[Start of Attachment]

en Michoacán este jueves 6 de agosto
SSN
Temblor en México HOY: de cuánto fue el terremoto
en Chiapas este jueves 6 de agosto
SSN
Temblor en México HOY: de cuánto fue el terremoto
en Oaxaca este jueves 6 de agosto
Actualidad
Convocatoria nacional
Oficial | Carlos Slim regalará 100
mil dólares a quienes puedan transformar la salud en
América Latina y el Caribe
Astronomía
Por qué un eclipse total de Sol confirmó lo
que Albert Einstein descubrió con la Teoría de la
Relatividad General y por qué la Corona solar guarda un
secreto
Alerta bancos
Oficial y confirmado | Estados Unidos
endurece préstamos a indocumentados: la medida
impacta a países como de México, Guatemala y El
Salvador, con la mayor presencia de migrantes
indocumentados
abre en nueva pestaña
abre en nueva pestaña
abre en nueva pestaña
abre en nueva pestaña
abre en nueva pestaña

[End of Attachment]

## Action item
Reproduce the entries word for word, starting at their very beginning and ending at the line that contains "Por qué un eclipse total de Sol confirmó lo", with that line included.

## Solution to this task
en Michoacán este jueves 6 de agosto
SSN
Temblor en México HOY: de cuánto fue el terremoto
en Chiapas este jueves 6 de agosto
SSN
Temblor en México HOY: de cuánto fue el terremoto
en Oaxaca este jueves 6 de agosto
Actualidad
Convocatoria nacional
Oficial | Carlos Slim regalará 100
mil dólares a quienes puedan transformar la salud en
América Latina y el Caribe
Astronomía
Por qué un eclipse total de Sol confirmó lo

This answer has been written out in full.